ÎLE DE BEAUTÉ : la Corse redevient une terre d’agrumes de premier plan (btlv.fr/source AFP)

21 mars 2018 : “La sexualité des agrumes, c’est très spécial!” Yann Froelicher, biologiste de l’Inra, parle avec passion des centaines de citronniers, arbres à kumquat et autres bergamotiers autour de lui, qui constituent l’une des plus belles collections du monde à San Giuliano, en Haute-Corse.

Aux premiers jours du printemps, la saison des clémentines, le fruit fétiche de l’île de Beauté, vient de s’éteindre. Mais pas l’activité des chercheurs du centre de l’Institut national de recherche agronomique spécialisé dans les agrumes, implanté sur l’île, qui a ouvert ses portes cette semaine à la presse. Leur objectif c’est d’abord de mieux connaître l’origine de ces fruits à quartiers apparus en Asie il y a six à huit millions d’années, leur génétique, leur évolution, mais aussi leur sauvegarde et leur développement. Grâce à un projet “d’innovation participative” avec les agriculteurs agrumicoles de l’île, ils souhaitent aussi trouver le fruit du futur.

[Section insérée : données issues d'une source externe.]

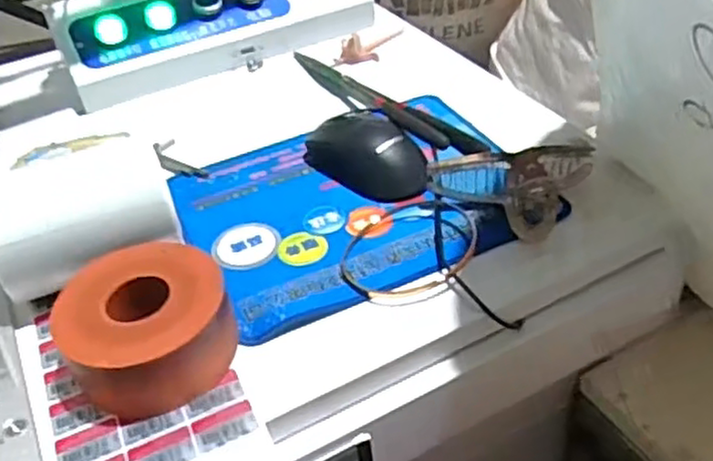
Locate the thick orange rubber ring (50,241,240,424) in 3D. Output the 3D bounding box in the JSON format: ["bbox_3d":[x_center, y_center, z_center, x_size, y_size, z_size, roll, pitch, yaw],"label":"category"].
[{"bbox_3d":[-0.124,0.058,0.433,0.095,0.049,0.094,-4,40,3],"label":"thick orange rubber ring"}]

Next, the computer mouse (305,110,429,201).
[{"bbox_3d":[0.007,-0.063,0.573,0.055,0.037,0.114,-33,47,-29],"label":"computer mouse"}]

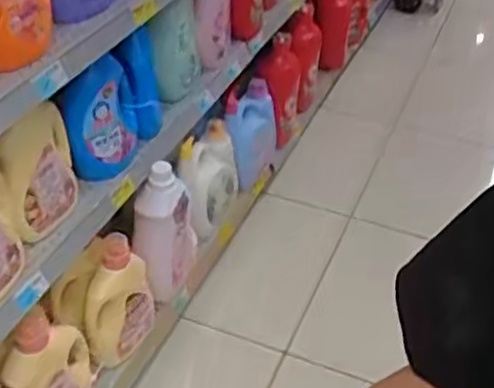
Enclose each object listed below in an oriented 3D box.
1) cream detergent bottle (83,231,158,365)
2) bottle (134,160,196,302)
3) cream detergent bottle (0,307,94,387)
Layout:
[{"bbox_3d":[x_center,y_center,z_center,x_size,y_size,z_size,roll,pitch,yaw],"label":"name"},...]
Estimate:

Celui qui s’adaptera à la terre, au climat de Corse, et au goût des consommateurs. Sous l’impulsion de la recherche publique, la production de clémentines corses, qui avait périclité sous l’effet de la concurrence espagnole et touché le fond au début des années 2000 (1.200 hectares plantés contre 3.000 dans les années 1980), est d’ailleurs en train de repartir.

UNE ÉTUDE INTERNATIONALE DANS LA REVUE NATURE

Aujourd’hui, 1.450 hectares sont plantés. Cet hiver, l’île a produit 28.000 tonnes de clémentines contre 24.000 l’hiver précédent. Côté recherche, les chercheurs de San Giuliano ont participé, début février à une étude internationale dans la revue Nature, qui révolutionne les classifications botaniques des agrumes en mettant en évidence un nouveau “modèle évolutif” de ce genre d’espèces. “Aujourd’hui, on peut dire que toutes les variétés d’agrumes cultivées dans le monde sont issues de croisements naturels entre seulement quatre espèces ancestrales: la mandarine, le pamplemousse, le cédrat, et une autre variété appelée papéda”, résume François Luro, généticien. Mais croisez une fleur de pamplemoussier avec le pollen d’une fleur de clémentinier, et vous cueillerez quelques années plus tard quasiment autant de fruits différents que de pépins obtenus. Sur une table, M. Luro a disposé une soixantaine de petits tas bien alignés, la descendance de ces deux fruits croisés par ses soins: de minuscules fruits jaunes, des gros boursouflés, certains orange vifs, de gros pomelos jaunes à chair rosée.”Un peu comme chez les humains, aucun croisement n’est identique”, note-t-il, “il est pratiquement impossible de maintenir un type de fruit, dès lors qu’on passe par le croisement sexué” chez les agrumes. Du coup, pour cultiver, il faut passer par le clonage, afin d’être sûr de récolter toujours le même fruit. Et pour préserver quand même la biodiversité variétale, les chercheurs bichonnent en Corse une collection d’agrumes parmi les plus belles du monde, qui compte plus de 800 variétés différentes.

LES AGRICULTEURS MÈNENT DES EXPÉRIMENTATIONS

La visite donne la sensation de traverser une sorte de paradis terrestre, un immense verger où des orangers voisinent avec des citronniers, des cédrats. Un pamplemoussier a laissé tomber ses fruits. On en voit de toutes les tailles, toutes les couleurs faire ployer les branches. Les expérimentations autour d’un nouvel agrume corse sont menées en plein champs, par les agriculteurs de l’île eux-mêmes. Yann Froelicher, qui développe le programme d’innovation variétale Innov’agrumes, a d’abord “obtenu” une variété qui pourrait plaire. “Le premier critère de choix pour nous a été celui du goût”, explique Vincent Mercadal, qui dirige un des groupements de producteurs de l’île. “Ce qu’on cherche, c’est une variété endémique, un produit identitaire pour la Corse” qui nous permettrait de rallonger la saison des clémentines qui se termine en janvier. Les agrumiculteurs aimeraient aussi pouvoir produire un citron vert corse, “pour les touristes l’été”. “Mais il faut que cela reste un marché de niche”, avertit M. Mercadal. Car la clémentine corse reste chère par rapport à sa cousine produite en masse en Espagne et en Italie. “Le handicap du transport par la mer”, expliquent les producteurs. Et aussi des exigences de production imposées par le cahier des charges de l’indication géographique protégée (IGP) interdisant par exemple tout stockage. La clémentine corse doit être mangée fraîche, contrairement aux fruits venant d’Espagne qui passent par des chambres de stockage et des murissoirs à éthylène.